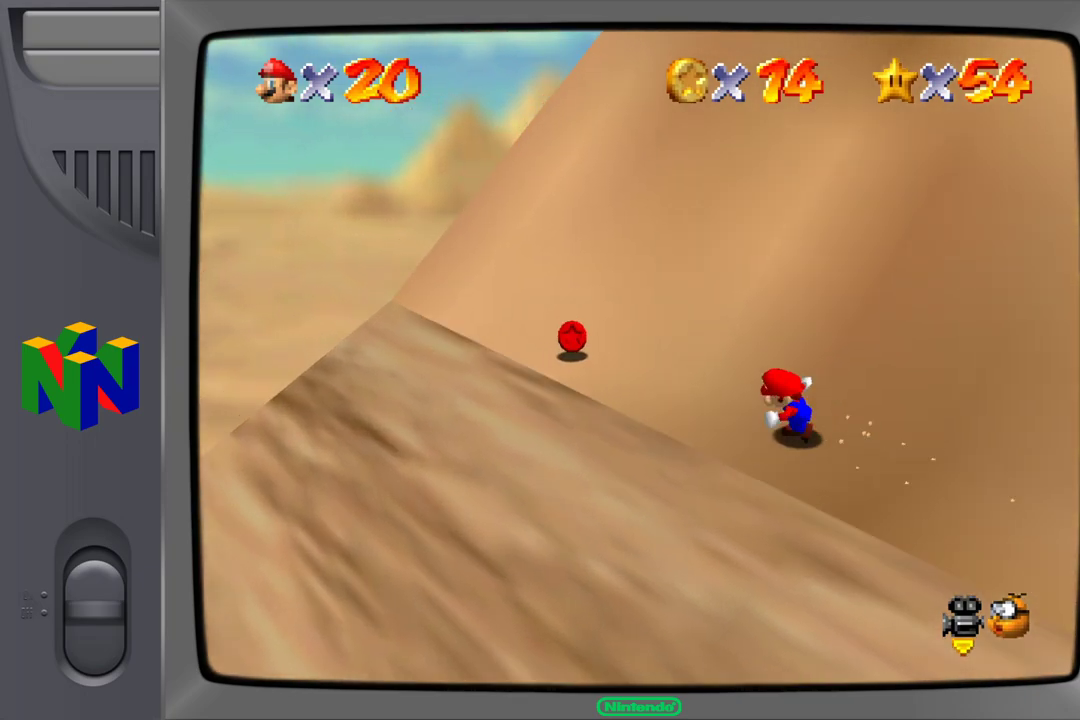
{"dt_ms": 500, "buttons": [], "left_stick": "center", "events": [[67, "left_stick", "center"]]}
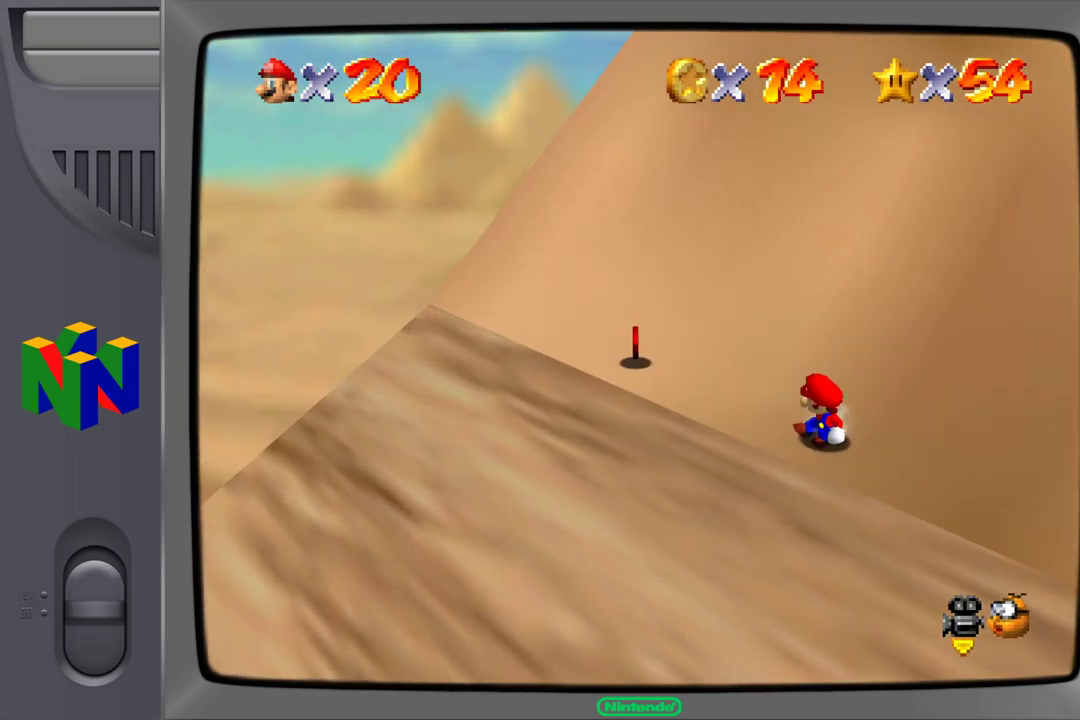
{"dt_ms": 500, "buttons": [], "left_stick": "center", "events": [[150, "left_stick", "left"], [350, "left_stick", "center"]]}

---

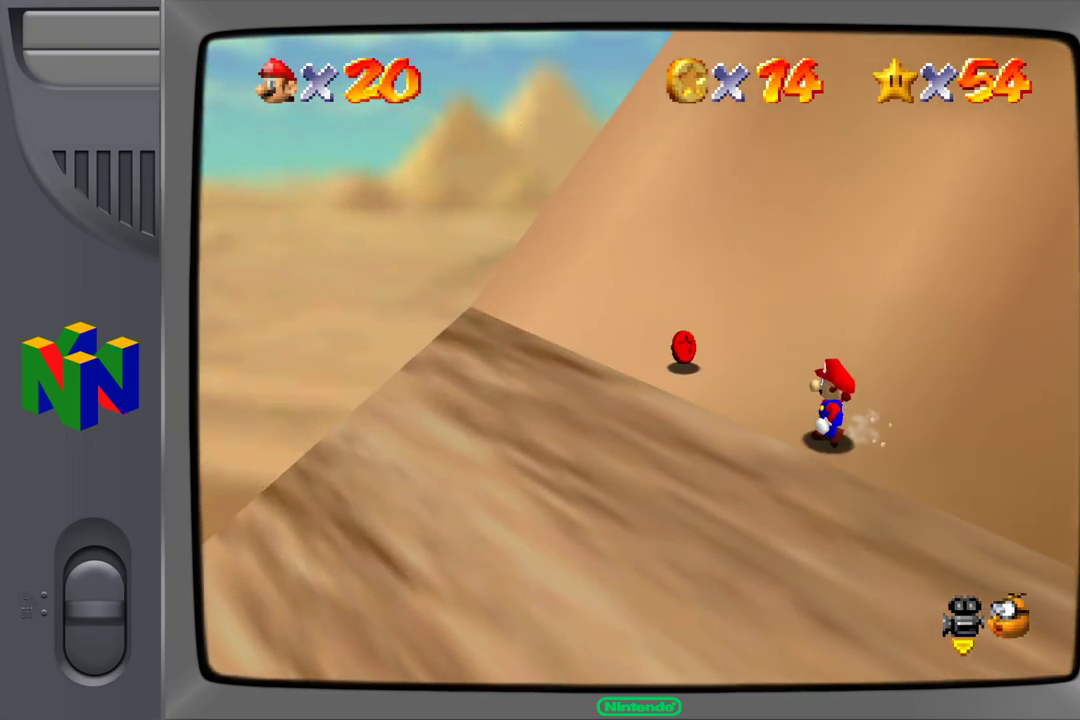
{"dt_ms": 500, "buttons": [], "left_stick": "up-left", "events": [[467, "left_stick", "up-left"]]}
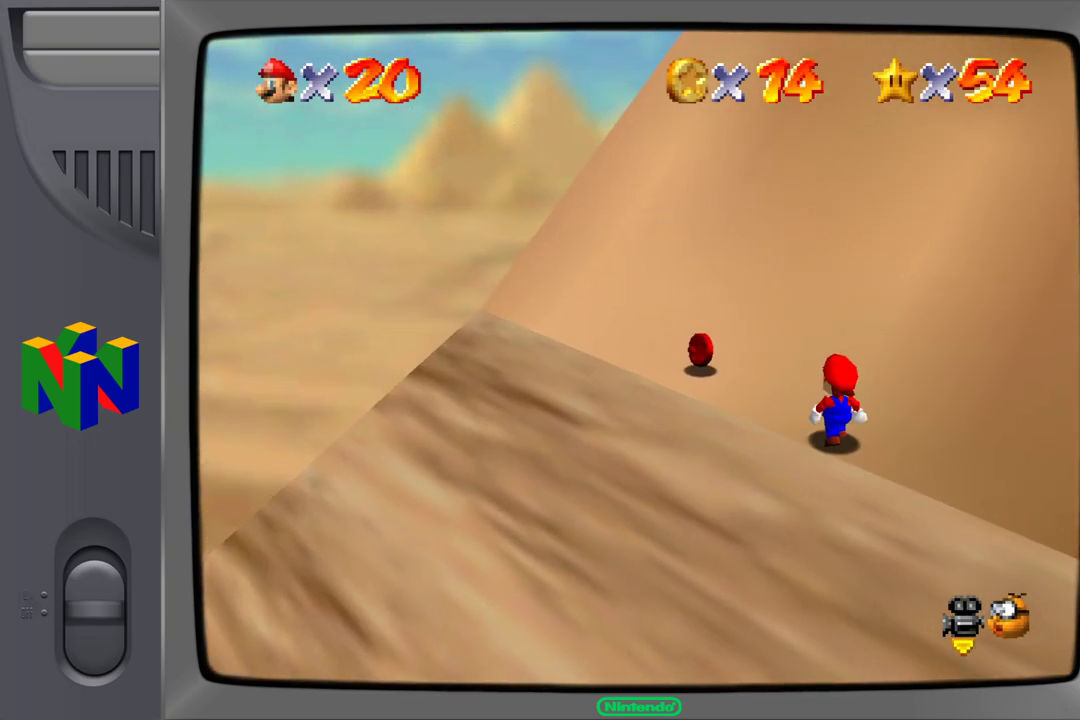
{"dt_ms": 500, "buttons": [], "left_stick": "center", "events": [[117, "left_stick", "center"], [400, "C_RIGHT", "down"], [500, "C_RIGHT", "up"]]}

**WORK ORDER:**
Search the data above for the string "center". Report every line where it is found.

**SOLUTION TO THIS EXERCISE:**
{"dt_ms": 500, "buttons": [], "left_stick": "center", "events": [[67, "left_stick", "center"]]}
{"dt_ms": 500, "buttons": [], "left_stick": "center", "events": [[150, "left_stick", "left"], [350, "left_stick", "center"]]}
{"dt_ms": 500, "buttons": [], "left_stick": "center", "events": [[117, "left_stick", "center"], [400, "C_RIGHT", "down"], [500, "C_RIGHT", "up"]]}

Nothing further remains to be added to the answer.